How many practice exams should I do before the real test?
Reddit's general recommendation is to consistently score 80%+ on timed practice exams before sitting. Not one exam—consistently. If you're hitting 75% on one attempt and 68% on the next, you're not ready. The variance matters as much as the average score.
What's the difference between CompTIA A+ vouchers and retake bundles?
CompTIA sells exam vouchers at list price ($246/exam) and periodically offers bundles with a free retake or discounted pricing. The retake bundle makes financial sense if you're not confident going in. Academic pricing through partner institutions (check if your employer or school qualifies) can reduce costs further. Reddit users regularly post discount codes in r/CompTIA when they find them.
Should I take both A+ exams at the same time?
No. Study for Core 1 (220-1101) first, pass it, then shift focus to Core 2 (220-1102). Trying to hold both exam's worth of material simultaneously increases cognitive load without a proportional benefit. Most people schedule Core 2 two to four weeks after passing Core 1 while the material is still fresh.
Bottom Line
CompTIA reddit discussions are useful for calibration, not instruction. The community is good at flagging what doesn't work (cramming without practice questions, relying on a single resource, underestimating Core 2) and what does (timed practice exams, hands-on lab work, combining video content with question banks). What it's less reliable on: the actual job market, because a post from someone in Austin with a CS degree and two years of informal IT experience describes a completely different situation than a career changer in a mid-sized market with no IT background.

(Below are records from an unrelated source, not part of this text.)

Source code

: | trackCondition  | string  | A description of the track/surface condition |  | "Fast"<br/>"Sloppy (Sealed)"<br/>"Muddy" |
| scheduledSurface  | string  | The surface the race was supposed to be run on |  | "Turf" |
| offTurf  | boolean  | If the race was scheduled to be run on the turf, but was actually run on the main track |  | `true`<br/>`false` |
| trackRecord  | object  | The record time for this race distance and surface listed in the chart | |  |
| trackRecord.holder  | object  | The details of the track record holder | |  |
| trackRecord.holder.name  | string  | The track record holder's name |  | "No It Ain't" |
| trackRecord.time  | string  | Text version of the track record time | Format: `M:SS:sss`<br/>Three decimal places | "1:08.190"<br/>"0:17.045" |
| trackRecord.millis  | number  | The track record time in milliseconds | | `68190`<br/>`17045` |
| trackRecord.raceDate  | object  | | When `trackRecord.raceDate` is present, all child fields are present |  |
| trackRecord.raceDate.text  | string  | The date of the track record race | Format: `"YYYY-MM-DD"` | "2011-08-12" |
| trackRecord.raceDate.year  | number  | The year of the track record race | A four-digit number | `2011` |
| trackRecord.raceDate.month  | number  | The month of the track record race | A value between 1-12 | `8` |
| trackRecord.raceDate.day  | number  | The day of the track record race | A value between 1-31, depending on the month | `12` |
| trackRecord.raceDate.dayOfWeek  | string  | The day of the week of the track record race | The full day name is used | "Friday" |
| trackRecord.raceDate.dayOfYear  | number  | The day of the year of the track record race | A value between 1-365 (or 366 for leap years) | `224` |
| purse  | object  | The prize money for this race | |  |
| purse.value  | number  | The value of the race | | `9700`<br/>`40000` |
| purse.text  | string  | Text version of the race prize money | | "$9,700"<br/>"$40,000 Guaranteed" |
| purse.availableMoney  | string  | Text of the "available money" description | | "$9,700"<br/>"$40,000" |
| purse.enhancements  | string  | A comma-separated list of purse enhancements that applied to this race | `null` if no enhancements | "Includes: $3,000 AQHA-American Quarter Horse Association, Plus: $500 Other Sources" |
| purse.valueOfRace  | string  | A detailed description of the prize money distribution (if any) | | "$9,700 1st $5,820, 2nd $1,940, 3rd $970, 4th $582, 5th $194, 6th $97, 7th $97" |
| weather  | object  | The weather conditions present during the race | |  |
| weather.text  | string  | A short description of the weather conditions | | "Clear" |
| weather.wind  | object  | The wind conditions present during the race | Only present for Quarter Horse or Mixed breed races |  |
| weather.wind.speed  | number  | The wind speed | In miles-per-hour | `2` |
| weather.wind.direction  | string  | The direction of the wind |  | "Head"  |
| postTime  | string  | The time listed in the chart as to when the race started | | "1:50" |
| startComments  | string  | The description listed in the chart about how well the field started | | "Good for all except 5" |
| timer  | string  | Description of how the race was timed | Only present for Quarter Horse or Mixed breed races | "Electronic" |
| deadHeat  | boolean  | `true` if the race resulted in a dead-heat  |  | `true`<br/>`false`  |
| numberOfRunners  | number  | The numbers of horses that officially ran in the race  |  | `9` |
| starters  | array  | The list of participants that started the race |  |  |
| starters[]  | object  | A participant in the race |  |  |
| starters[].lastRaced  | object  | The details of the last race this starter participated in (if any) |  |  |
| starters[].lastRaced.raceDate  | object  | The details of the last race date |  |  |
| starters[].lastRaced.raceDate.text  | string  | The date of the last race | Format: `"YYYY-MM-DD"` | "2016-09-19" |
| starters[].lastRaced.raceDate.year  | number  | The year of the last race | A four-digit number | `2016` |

The cert is worth pursuing if you're targeting help desk, desktop support, or technical support roles and don't have existing credentials or hands-on IT experience to point to. It's not a magic employment ticket, and it's not permanent—plan for the path beyond A+ from the start rather than treating the cert as a finish line. The candidates who do well with A+ are the ones who use it as a first step in a documented plan, not as a standalone credential they're waiting to turn into a job.
Use the practice exam courses above to benchmark your readiness before you pay for the real thing. A failed exam attempt costs the same as a passed one—there's no upside in rushing it.